Copy the data exactly; pictures stay out of the copy.
(Given data begins)
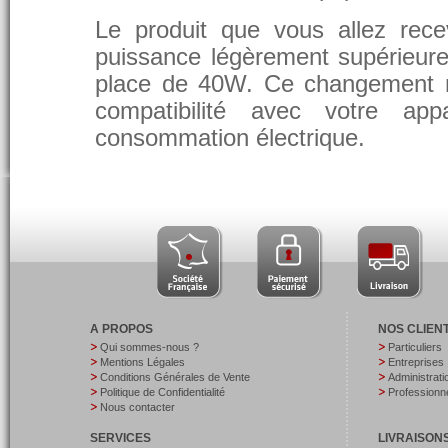
Le produit que vous allez rece
puissance légèrement supérieure
place de 40W. Ce changement 
compatibilité avec votre app
consommation électrique.
A PROPOS
NOS CLIEN
Qui sommes-nous ?
Particuliers
Mentions Légales
Entreprises
Conditions Générales de Vente
Administrati
Politique de Confidentialité
Professionne
Nous contacter
SERVICES
LIVRAISON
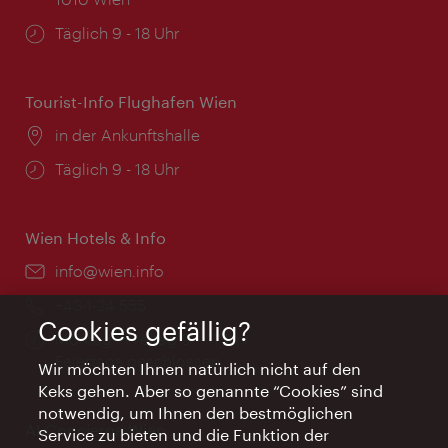
Öffnungszeiten:
Täglich 9 - 18 Uhr
Tourist-Info Flughafen Wien
Ort:
in der Ankunftshalle
Öffnungszeiten:
Täglich 9 - 18 Uhr
Wien Hotels & Info
Email:
info@wien.info
Telefon:
+43-1-24 555
Cookies gefällig?
Öffnungszeiten:
Montag - Freitag 9 – 17 Uhr
Feiertags geschlossen
Wir möchten Ihnen natürlich nicht auf den
Keks gehen. Aber so genannte “Cookies” sind
notwendig, um Ihnen den bestmöglichen
AI Concierge Wien
Service zu bieten und die Funktion der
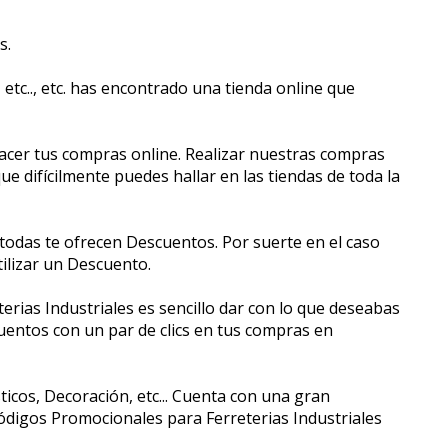
s.
etc.., etc. has encontrado una tienda online que
hacer tus compras online. Realizar nuestras compras
 difícilmente puedes hallar en las tiendas de toda la
odas te ofrecen Descuentos. Por suerte en el caso
ilizar un Descuento.
erias Industriales es sencillo dar con lo que deseabas
cuentos con un par de clics en tus compras en
icos, Decoración, etc... Cuenta con una gran
digos Promocionales para Ferreterias Industriales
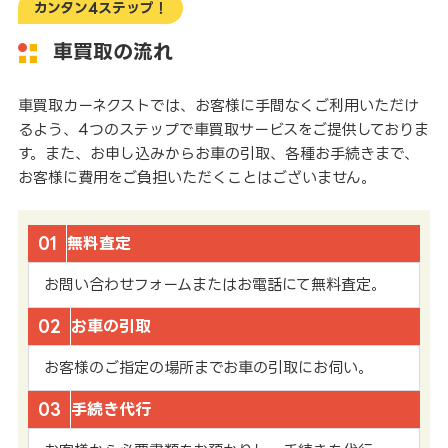
カンタン4ステップ！
車買取の流れ
車買取カーネクストでは、お客様に手間なくご利用いただけ
るよう、4つのステップで車買取サービスをご提供しておりま
す。また、お申し込みからお車の引取、各種お手続きまで、
お客様に費用をご負担いただくことはございません。
01
無料査定
お問い合わせフォームまたはお電話にて無料査定。
02
お車の引取
お客様のご指定の場所までお車の引取にお伺い。
03
手続き代行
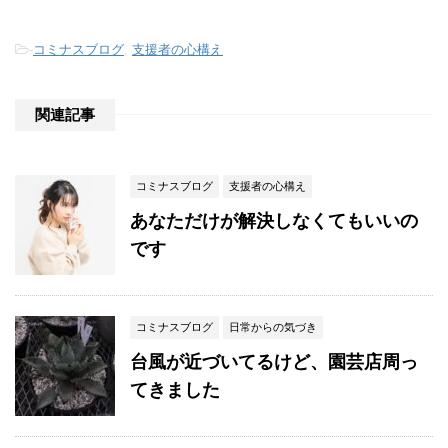
-
コミナスブログ
,
支援者の心構え
関連記事
コミナスブログ
支援者の心構え
あなただけが解決しなくてもいいの
です
コミナスブログ
日常からの気づき
台風が近づいてるけど、園芸店周っ
てきました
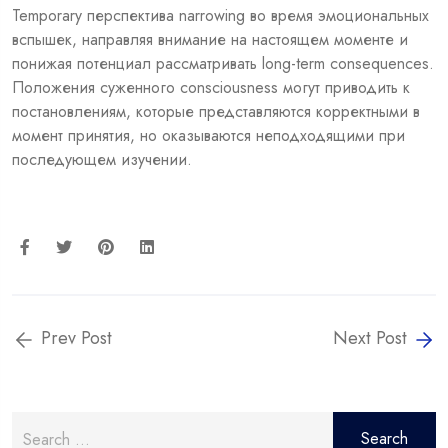
Temporary перспектива narrowing во время эмоциональных
вспышек, направляя внимание на настоящем моменте и
понижая потенциал рассматривать long-term consequences.
Положения суженного consciousness могут приводить к
постановлениям, которые представляются корректными в
момент принятия, но оказываются неподходящими при
последующем изучении.
Prev Post
Next Post
Search
for:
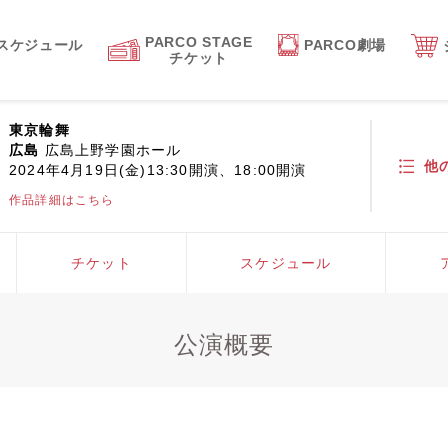
PARCO STAGE
スケジュール
PARCO劇場
チケット
東京輪舞
広島
広島上野学園ホール
他
2024年4月19日(金)13:30開演、18:00開演
作品詳細はこちら
チケット
スケジュール
公演概要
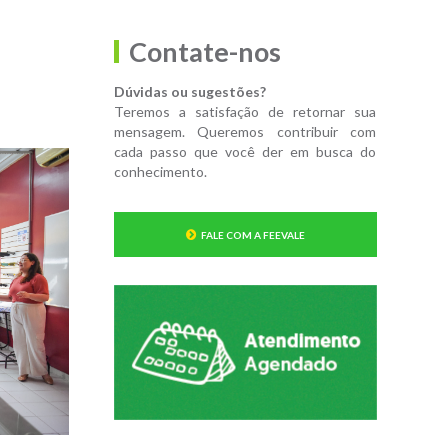
Contate-nos
Dúvidas ou sugestões?
Teremos a satisfação de retornar sua
mensagem. Queremos contribuir com
cada passo que você der em busca do
conhecimento.
FALE COM A FEEVALE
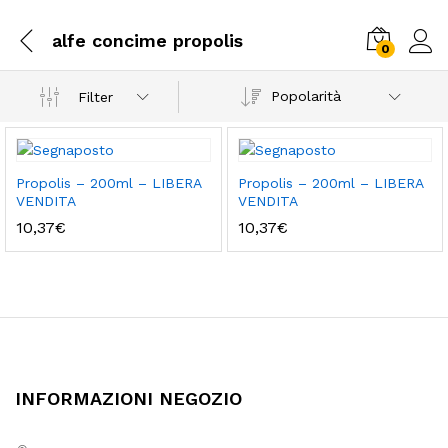
alfe concime propolis
0
Popolarità
Filter
Propolis – 200ml – LIBERA
Propolis – 200ml – LIBERA
VENDITA
VENDITA
10,37
€
10,37
€
INFORMAZIONI NEGOZIO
(Given data ends)
#### Solution to the problem:
Le produit que vous allez rece
puissance légèrement supérieure
place de 40W. Ce changement 
compatibilité avec votre app
consommation électrique.
A PROPOS
NOS CLIEN
Qui sommes-nous ?
Particuliers
Mentions Légales
Entreprises
Conditions Générales de Vente
Administrati
Politique de Confidentialité
Professionne
Nous contacter
SERVICES
LIVRAISON
Öffnungszeiten:
Täglich 9 - 18 Uhr
Tourist-Info Flughafen Wien
Ort:
in der Ankunftshalle
Öffnungszeiten:
Täglich 9 - 18 Uhr
Wien Hotels & Info
Email:
info@wien.info
Telefon:
+43-1-24 555
Cookies gefällig?
Öffnungszeiten:
Montag - Freitag 9 – 17 Uhr
Feiertags geschlossen
Wir möchten Ihnen natürlich nicht auf den
Keks gehen. Aber so genannte “Cookies” sind
notwendig, um Ihnen den bestmöglichen
AI Concierge Wien
Service zu bieten und die Funktion der
s.
etc.., etc. has encontrado una tienda online que
hacer tus compras online. Realizar nuestras compras
 difícilmente puedes hallar en las tiendas de toda la
odas te ofrecen Descuentos. Por suerte en el caso
ilizar un Descuento.
erias Industriales es sencillo dar con lo que deseabas
cuentos con un par de clics en tus compras en
icos, Decoración, etc... Cuenta con una gran
digos Promocionales para Ferreterias Industriales
カンタン4ステップ！
車買取の流れ
車買取カーネクストでは、お客様に手間なくご利用いただけ
るよう、4つのステップで車買取サービスをご提供しておりま
す。また、お申し込みからお車の引取、各種お手続きまで、
お客様に費用をご負担いただくことはございません。
01
無料査定
お問い合わせフォームまたはお電話にて無料査定。
02
お車の引取
お客様のご指定の場所までお車の引取にお伺い。
03
手続き代行
-
コミナスブログ
,
支援者の心構え
関連記事
コミナスブログ
支援者の心構え
あなただけが解決しなくてもいいの
です
コミナスブログ
日常からの気づき
台風が近づいてるけど、園芸店周っ
てきました
Temporary перспектива narrowing во время эмоциональных
вспышек, направляя внимание на настоящем моменте и
понижая потенциал рассматривать long-term consequences.
Положения суженного consciousness могут приводить к
постановлениям, которые представляются корректными в
момент принятия, но оказываются неподходящими при
последующем изучении.
Prev Post
Next Post
Search
for:
PARCO STAGE
スケジュール
PARCO劇場
チケット
東京輪舞
広島
広島上野学園ホール
他
2024年4月19日(金)13:30開演、18:00開演
作品詳細はこちら
チケット
スケジュール
公演概要
Contate-nos
Dúvidas ou sugestões?
Teremos a satisfação de retornar sua
mensagem. Queremos contribuir com
cada passo que você der em busca do
conhecimento.
FALE COM A FEEVALE
alfe concime propolis
0
Popolarità
Filter
Propolis – 200ml – LIBERA
Propolis – 200ml – LIBERA
VENDITA
VENDITA
10,37
€
10,37
€
INFORMAZIONI NEGOZIO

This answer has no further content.